Throughout the records below, find the lines with the string "ciertas" and give how many there are, nothing else.

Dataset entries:
━━━━

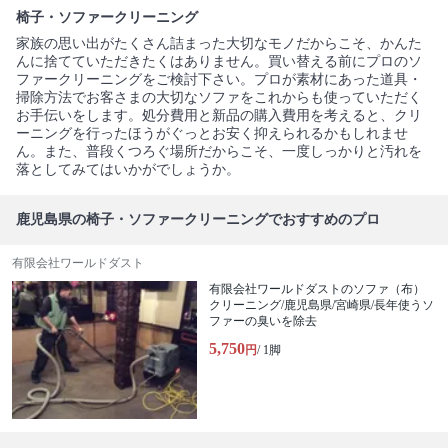
椅子・ソファークリーニング
家族の思い出がたくさん詰まった大切なモノだからこそ、かんた
んに捨てていただきたくはありません。買い替える前にプロのソ
ファークリーニングをご検討下さい。プロが素材にあった道具・
掃除方法でお客さまの大切なソファをこれからも使っていただく
お手伝いをします。処分費用と新品の購入費用を考えると、クリ
ーニングを行ったほうがぐっとお安く抑えられるかもしれませ
ん。また、普段くつろぐ場所だからこそ、一度しっかりと汚れを
落としてみてはいかがでしょうか。
鹿児島県の椅子・ソファークリーニングでおすすめのプロ
有限会社ワールドダスト
有限会社ワールドダストのソファ（布）
クリーニング/鹿児島県/宮崎県/長年使うソ
ファーの臭いを除去
5,750
円
/ 1脚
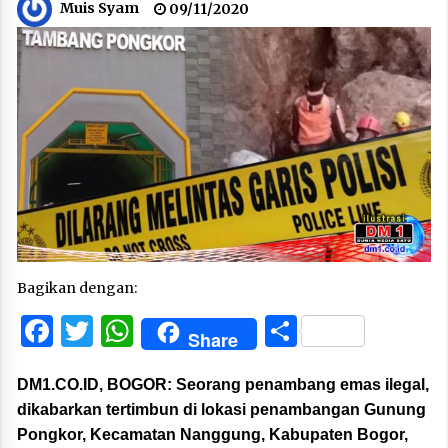
Muis Syam
09/11/2020
Bagikan dengan:
Facebook
Twitter
WhatsApp
Share
Share
DM1.CO.ID, BOGOR:
Seorang penambang emas ilegal,
dikabarkan tertimbun di lokasi penambangan Gunung
Pongkor, Kecamatan Nanggung, Kabupaten Bogor,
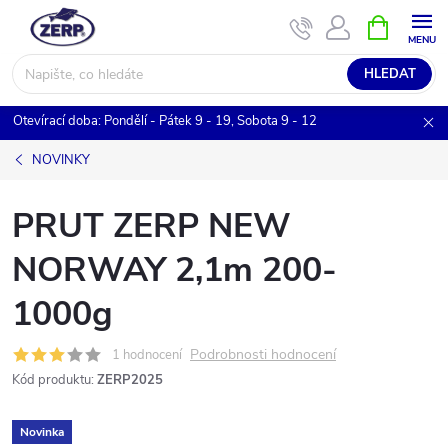
Přejít
NÁKUPNÍ
KOŠÍK
na
obsah
HLEDAT
Otevírací doba: Pondělí - Pátek 9 - 19, Sobota 9 - 12
NOVINKY
PRUT ZERP NEW
NORWAY 2,1m 200-
1000g
Podrobnosti hodnocení
1 hodnocení
Kód produktu:
ZERP2025
Novinka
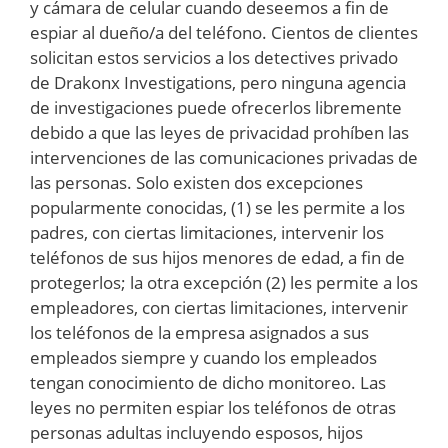
y cámara de celular cuando deseemos a fin de
espiar al dueño/a del teléfono. Cientos de clientes
solicitan estos servicios a los detectives privado
de Drakonx Investigations, pero ninguna agencia
de investigaciones puede ofrecerlos libremente
debido a que las leyes de privacidad prohíben las
intervenciones de las comunicaciones privadas de
las personas. Solo existen dos excepciones
popularmente conocidas, (1) se les permite a los
padres, con ciertas limitaciones, intervenir los
teléfonos de sus hijos menores de edad, a fin de
protegerlos; la otra excepción (2) les permite a los
empleadores, con ciertas limitaciones, intervenir
los teléfonos de la empresa asignados a sus
empleados siempre y cuando los empleados
tengan conocimiento de dicho monitoreo. Las
leyes no permiten espiar los teléfonos de otras
personas adultas incluyendo esposos, hijos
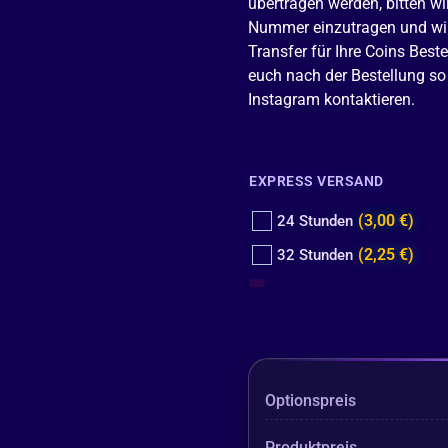
übertragen werden, bitten 
Nummer einzutragen und wir
Transfer für Ihre Coins Bes
euch nach der Bestellung so
Instagram kontaktieren.
EXPRESS VERSAND
(3,00 €)
24 Stunden
(2,25 €)
32 Stunden
Optionspreis
Produktpreis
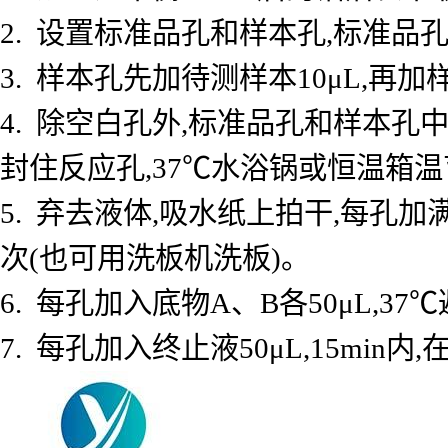
2. 设置标准品孔和样本孔,标准品孔
3. 样本孔先加待测样本10μL,再加
4. 除空白孔外,标准品孔和样本孔中
封住反应孔,37℃水浴锅或恒温箱温育
5. 弃去液体,吸水纸上拍干,每孔加
次(也可用洗板机洗板)。
6. 每孔加入底物A、B各50μL,37℃
7. 每孔加入终止液50μL,15min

━━━━

— Result of the task —
2